┌────────

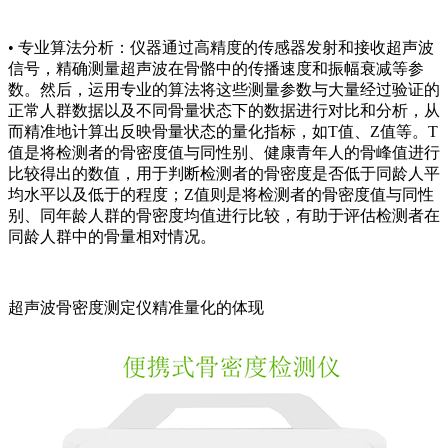
• 专业算法分析：仪器通过高精度的传感器发射和接收超声波
信号，精确测量超声波在骨骼中的传播速度和振幅衰减等参
数。然后，运用专业的算法将这些测量参数与大量经过验证的
正常人群数据以及不同骨量状态下的数据进行对比和分析，从
而精准地计算出反映骨量状态的量化指标，如T值、Z值等。T
值是将检测者的骨密度值与同性别、健康青年人的骨峰值进行
比较得出的数值，用于判断检测者的骨密度是否低于同龄人平
均水平以及低于的程度；Z值则是将检测者的骨密度值与同性
别、同年龄人群的骨密度均值进行比较，有助于评估检测者在
同龄人群中的骨量相对情况。
超声波骨密度测定仪
精准量化的体现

└────────

## WORK TASK
Set down, word for word, only the lines running from the line with "信号，精确测量超声波在骨骼中的传播速度和振幅衰减等参" to the last line of the listing above. Both of those lines belong in your answer.

## RESPONSE TO THE TASK
信号，精确测量超声波在骨骼中的传播速度和振幅衰减等参
数。然后，运用专业的算法将这些测量参数与大量经过验证的
正常人群数据以及不同骨量状态下的数据进行对比和分析，从
而精准地计算出反映骨量状态的量化指标，如T值、Z值等。T
值是将检测者的骨密度值与同性别、健康青年人的骨峰值进行
比较得出的数值，用于判断检测者的骨密度是否低于同龄人平
均水平以及低于的程度；Z值则是将检测者的骨密度值与同性
别、同年龄人群的骨密度均值进行比较，有助于评估检测者在
同龄人群中的骨量相对情况。
超声波骨密度测定仪
精准量化的体现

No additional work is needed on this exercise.